Execution Classes

A motor controller that misses its deadline by even a millisecond can cause a robot arm to overshoot and collide with a person. A path planner that takes 50 ms of CPU time is completely normal — but if it runs on the same thread as the motor controller, it blocks 50 ticks. A logging node that takes an extra 10 ms is harmless. A cloud uploader that blocks on a network request shouldn't hold up anything.

These are fundamentally different workloads. Running them all the same way — in a single sequential loop — forces every node to compromise. The fast ones wait for the slow ones. The critical ones share a thread with the optional ones. A single slow node can cascade timing failures across the entire system.

HORUS solves this with execution classes: five different executors, each optimized for a specific workload type. The scheduler automatically selects the right class based on how you configure the node — you describe what your node needs, and the scheduler figures out how to run it.

The Five Classes

The scheduler selects the execution class from your node configuration

BestEffort (Default)

The default class. The scheduler automatically parallelizes independent BestEffort nodes using a dependency graph built from topic send()/recv() metadata. Nodes that share no topics run simultaneously. Nodes with topic dependencies execute in causal order (publisher before subscriber). When no topic metadata exists, nodes fall back to .order() tiers.

// simplified
sched.add(display_node)
    .order(100)
    .build()?;  // No .rate(), .compute(), .on(), or .async_io() → BestEffort

How it works: At startup, the scheduler builds a dependency graph from topic metadata. Independent nodes are dispatched to a thread pool via the ready-dispatch executor — each node starts the instant its last dependency finishes, with no barriers. Dependent nodes execute in causal order. The graph is built after init() and rebuilt once after the first tick to capture any lazily-registered topics.

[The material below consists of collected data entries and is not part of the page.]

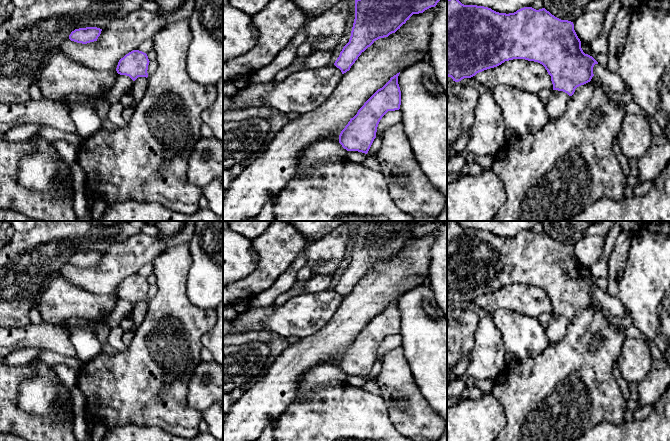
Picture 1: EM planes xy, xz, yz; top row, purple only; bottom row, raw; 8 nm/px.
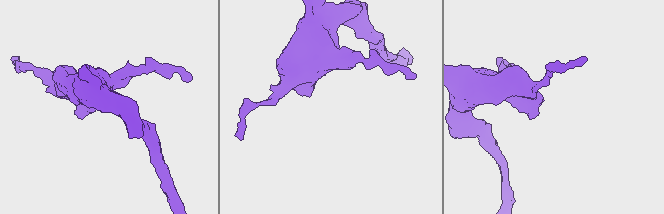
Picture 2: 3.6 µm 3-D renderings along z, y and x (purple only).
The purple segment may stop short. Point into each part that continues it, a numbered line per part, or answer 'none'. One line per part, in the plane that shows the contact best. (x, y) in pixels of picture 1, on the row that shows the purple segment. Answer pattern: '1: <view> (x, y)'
none

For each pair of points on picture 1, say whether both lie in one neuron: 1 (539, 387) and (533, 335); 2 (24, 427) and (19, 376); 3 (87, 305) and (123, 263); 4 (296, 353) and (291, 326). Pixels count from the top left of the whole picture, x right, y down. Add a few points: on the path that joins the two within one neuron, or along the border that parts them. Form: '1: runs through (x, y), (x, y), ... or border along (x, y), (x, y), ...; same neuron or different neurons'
1: border along (550, 343), (532, 357), (515, 359); different neurons
2: runs through (11, 414), (11, 389); same neuron
3: border along (74, 285), (93, 293), (115, 294); different neurons
4: border along (321, 327), (315, 332), (300, 338); different neurons

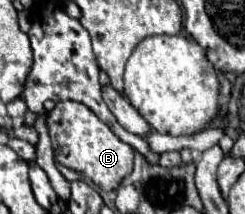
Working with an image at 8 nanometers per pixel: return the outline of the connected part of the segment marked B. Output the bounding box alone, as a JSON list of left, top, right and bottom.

Use for: Sensors, controllers, planners, logging, telemetry — most nodes. The scheduler automatically determines what can run in parallel.

Characteristics:

Runs at the scheduler's global tick_rate()
Independent nodes execute in parallel (automatic — no configuration needed)
Dependent nodes execute in causal order (publisher before subscriber)
.order() is optional — used as tiebreaker for nodes with no topic relationship
Falls back to sequential .order() tiers when no topic metadata is available

Rt (Real-Time)

Each RT node gets a dedicated thread with optional OS-level priority scheduling. The scheduler enforces timing budgets and deadlines, and takes action when a node runs too long.

// simplified
// Auto-derived: budget = 80% of period, deadline = 95% of period
sched.add(motor_ctrl)
    .order(0)
    .rate(1000_u64.hz())       // 1 kHz → budget=800µs, deadline=950µs
    .on_miss(Miss::SafeMode)   // Enter safe state on deadline miss
    .build()?;

// Explicit budget and deadline
sched.add(safety_monitor)
    .order(0)
    .budget(100_u64.us())
    .deadline(200_u64.us())
    .on_miss(Miss::Stop)
    .build()?;

There is no .rt() method. RT is always auto-detected from timing constraints. Setting .rate(), .budget(), or .deadline() — any of them — automatically assigns the Rt class. This maps developer intent ("this node needs to run at 1 kHz") directly to the right executor.

How it works: Each RT node runs on its own dedicated thread. If .require_rt() or .prefer_rt() is set on the scheduler and the OS supports it, the thread gets SCHED_FIFO real-time priority. The scheduler measures every tick() call and applies the Miss policy when budget or deadline is exceeded.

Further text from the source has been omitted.